### SOURCE DATA

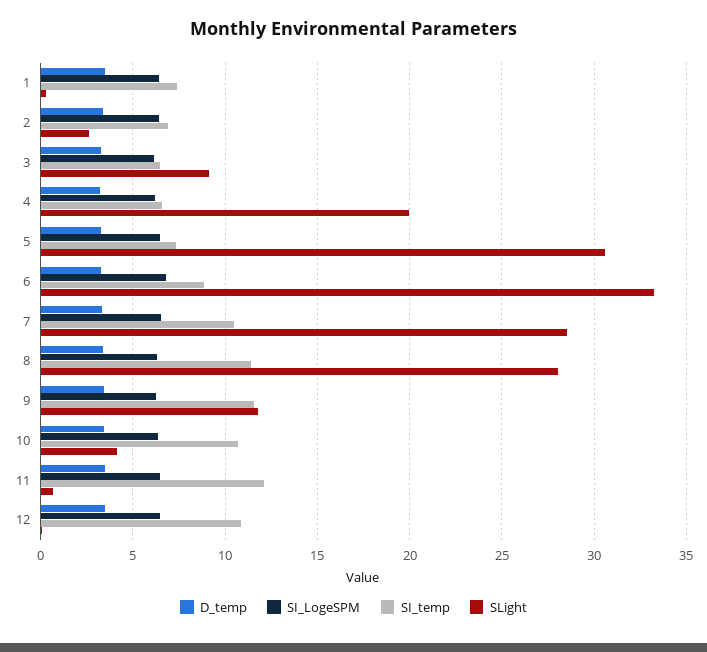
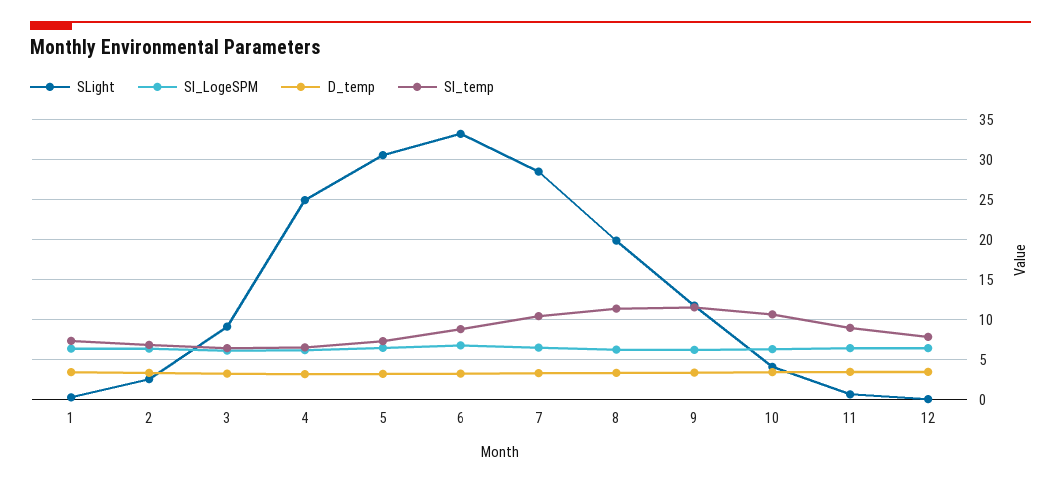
SLight, 4: 20 -> 25
SLight, 8: 28 -> 20
SI_temp, 11: 12 -> 9
SI_temp, 12: 11 -> 8

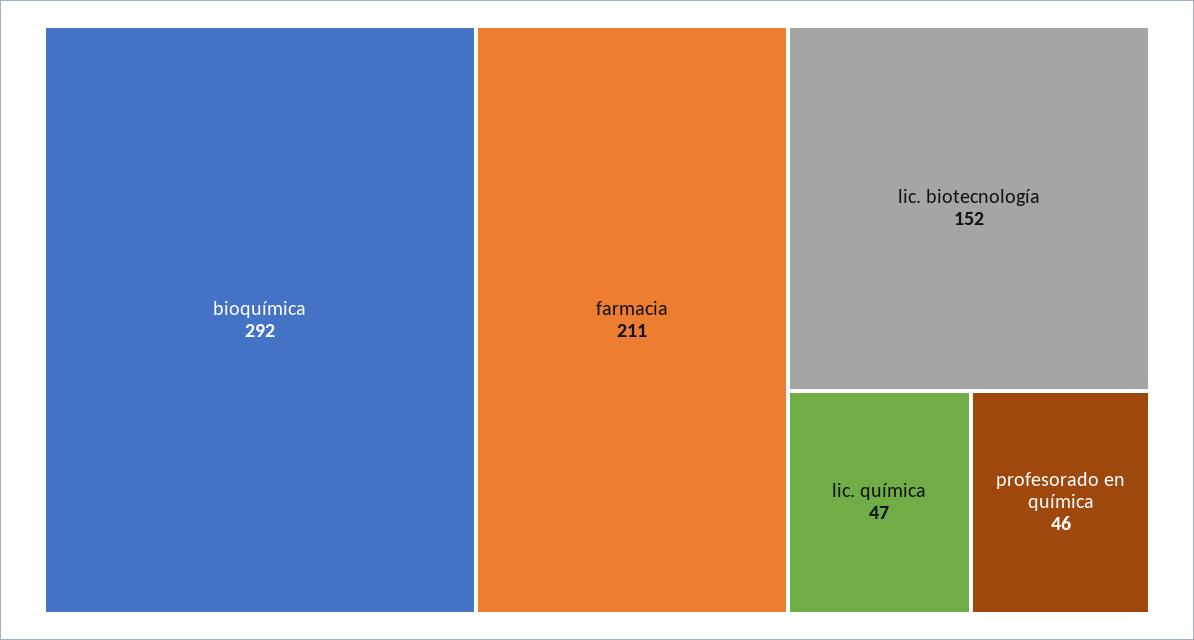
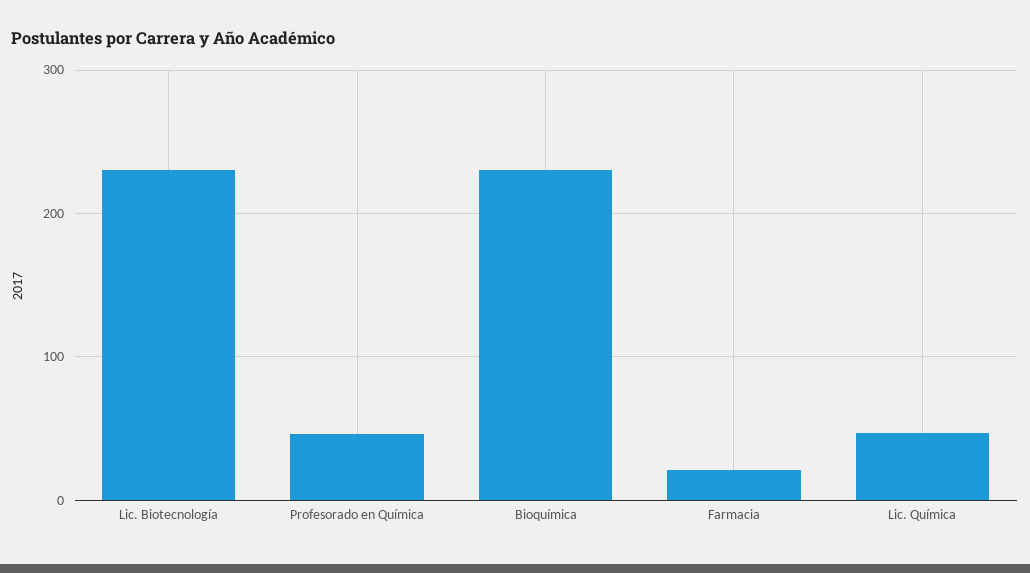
bioquímica: 292 -> 230
farmacia: 211 -> 20
lic. biotecnología: 152 -> 230

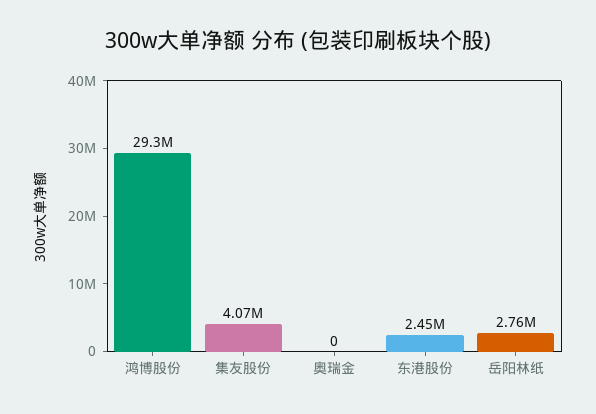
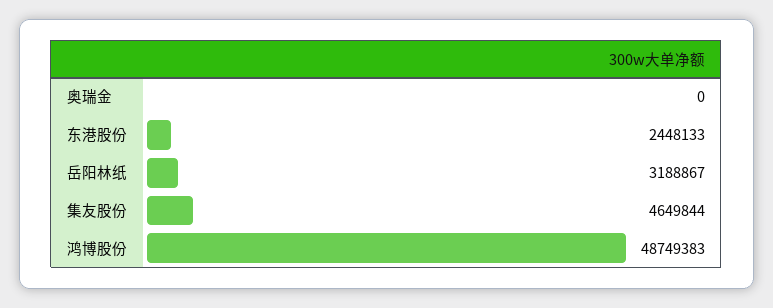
鸿博股份: 29300000 -> 48749383
集友股份: 4070000 -> 4649844
岳阳林纸: 2760000 -> 3188867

######

EXERCISE DETAILS =
In the records above, find the line containing "SI_temp, 11: 12 -> 9" and restate it and every line after it word for word, all pictures excluded.

TASK SOLUTION =
SI_temp, 11: 12 -> 9
SI_temp, 12: 11 -> 8

bioquímica: 292 -> 230
farmacia: 211 -> 20
lic. biotecnología: 152 -> 230

鸿博股份: 29300000 -> 48749383
集友股份: 4070000 -> 4649844
岳阳林纸: 2760000 -> 3188867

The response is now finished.